I’ve been in and around publishing all my life, and to my eye that is a successful writing career: current books being published, older books bringing in royalties and rights sales, newer books being shopped around, even newer books in process, occasional short fiction being written and sold, respect from peers and fans, enough money coming in to live on if you manage it well and the roof doesn’t cave in. If you had a career like that, would it feel successful to you? Would you be willing to put in 16 years (which is how far back Hines’s graph goes) to get there?
This line from your letter caught my eye:
Any one path takes time from the others
You say this like it’s self-evident, but it’s not necessarily true at all. While blogging, you may make the connection with the novel editor who will eventually buy your book. While doing RPG writing, you may hear about an opportunity to write a tie-in novel (a foot in the publishing door for many, many writers). While workshopping your novel with your writing group, you may meet an influencer who can boost the profile for your blog. All these things can build on one another, creating a strong three-point structure that means you always have a fallback position if something fails to gel.
You are very concerned about time, and I encourage you to allow things to take time. Every fiction writer I know has additional income streams—a Patreon, a partner’s income, freelance editing, freelance journalism, even writing catalog copy—because it’s extremely rare for someone to be able to make a living on fiction alone. Putting time and effort into building up three or four ways to make connections and make money is how you establish a solid foundation for a writing career. It’s much more practical than putting all your eggs in one novel-shaped basket and then being a basket case while gatekeepers decide your fate.
And let’s not discount joy. If what you enjoy is doing three things at once, then do three things at once! Why not? Yes, writing and revising novels takes years, especially when you’re new to it. Yes, RPG careers are not thick on the ground. Yes, blogging can feel less real or important or fun than creating fiction. But those truths aren’t reasons to turn away from what you enjoy. Following your joy, fiercely and with determination, is what will get you places where you get to do more of what you enjoy. That tends to be what feels like success, regardless of whether it reaches your or anyone’s (constantly moving) goalposts.
You’re early in your career; take the long view, and realize that you’re going to spend decades at this. There will be ups and downs and big checks and difficult struggles. What gets you through the harder times is remembering that you’re doing this because you love it. You say that fun and relaxation have to give way to the drive toward success. I say that there is no success without fun and relaxation.

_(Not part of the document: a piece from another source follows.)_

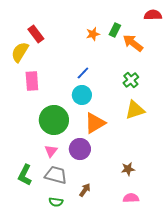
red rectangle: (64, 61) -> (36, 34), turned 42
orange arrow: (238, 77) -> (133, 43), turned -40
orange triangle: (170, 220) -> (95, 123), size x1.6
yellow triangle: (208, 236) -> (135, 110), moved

If you stay stuck in this mindset, you will never feel as though you’ve done enough to justify enjoying your life. I urge you to work with a therapist to understand what’s underneath this desperate, anxious yearning for publication, and then do whatever you can to let go of that and focus on the part of this that is under your control: choosing to spend your time and energy creating art in ways that feel satisfying and right.
I wish you happy writing now and for a very long time to come.